_WHAT THIS EXERCISE ASKS:_
• a. Please explain, from the Basys write-up, why full commercialization of Basys paused.
• b. Reproduce the part of the Basys write-up that opens with the words containing "In 2011, while" and closes with "from any browser.".

_SOURCE TEXT:_
========
Basys: early Web 2.0 accounting software

While pursuing my undergrad in 2011, I built Basys, a full-featured online accounting system with proposals, invoices, cash-flow tracking, and reporting. It delivered a smooth cross-browser AJAX experience years before QuickBooks Online became mainstream.

Story

In 2011, while completing my undergraduate degree, I worked part-time as a software developer and took on a project for a construction company in Queens, New York. They needed a web-based tool to create proposals, send invoices, track payments, and generate financial reports. No major software vendor offered this fully online yet.

I designed and built Basys (Basic Accounting System) from scratch. The interface felt like a desktop application, with smooth AJAX interactions across Internet Explorer, Firefox, Chrome, and Safari. Users could draft estimates, issue invoices, log payments, monitor cash flow in real time, and pull customizable financial reports from any browser.

The client went live and used Basys daily. I later extended the codebase into a multi-tenant foundation to support additional customers. Full commercialization paused as I shifted back to academics and robotics, but Basys gave me something valuable early on: the experience of owning a product completely, from database schema to client training, and delivering it to a paying customer on a deadline.
========
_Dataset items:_
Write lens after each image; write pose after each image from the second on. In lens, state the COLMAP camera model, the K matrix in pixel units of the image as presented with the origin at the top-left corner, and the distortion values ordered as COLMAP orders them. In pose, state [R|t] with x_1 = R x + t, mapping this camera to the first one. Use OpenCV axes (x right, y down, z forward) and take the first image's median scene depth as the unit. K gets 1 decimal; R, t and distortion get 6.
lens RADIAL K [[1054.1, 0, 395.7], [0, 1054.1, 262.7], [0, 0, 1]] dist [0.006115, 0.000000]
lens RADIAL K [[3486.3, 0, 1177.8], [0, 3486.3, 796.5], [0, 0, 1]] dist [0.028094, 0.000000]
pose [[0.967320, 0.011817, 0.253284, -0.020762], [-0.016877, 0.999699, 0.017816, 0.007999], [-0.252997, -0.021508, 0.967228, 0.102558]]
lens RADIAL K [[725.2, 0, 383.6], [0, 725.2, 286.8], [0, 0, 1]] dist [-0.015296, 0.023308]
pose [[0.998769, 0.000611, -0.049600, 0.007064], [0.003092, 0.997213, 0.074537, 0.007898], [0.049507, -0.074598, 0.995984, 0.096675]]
========
_ANSWER SET:_
• a. Full commercialization of Basys paused because the writer shifted back to academics and robotics.

• b.
In 2011, while completing my undergraduate degree, I worked part-time as a software developer and took on a project for a construction company in Queens, New York. They needed a web-based tool to create proposals, send invoices, track payments, and generate financial reports. No major software vendor offered this fully online yet.

I designed and built Basys (Basic Accounting System) from scratch. The interface felt like a desktop application, with smooth AJAX interactions across Internet Explorer, Firefox, Chrome, and Safari. Users could draft estimates, issue invoices, log payments, monitor cash flow in real time, and pull customizable financial reports from any browser.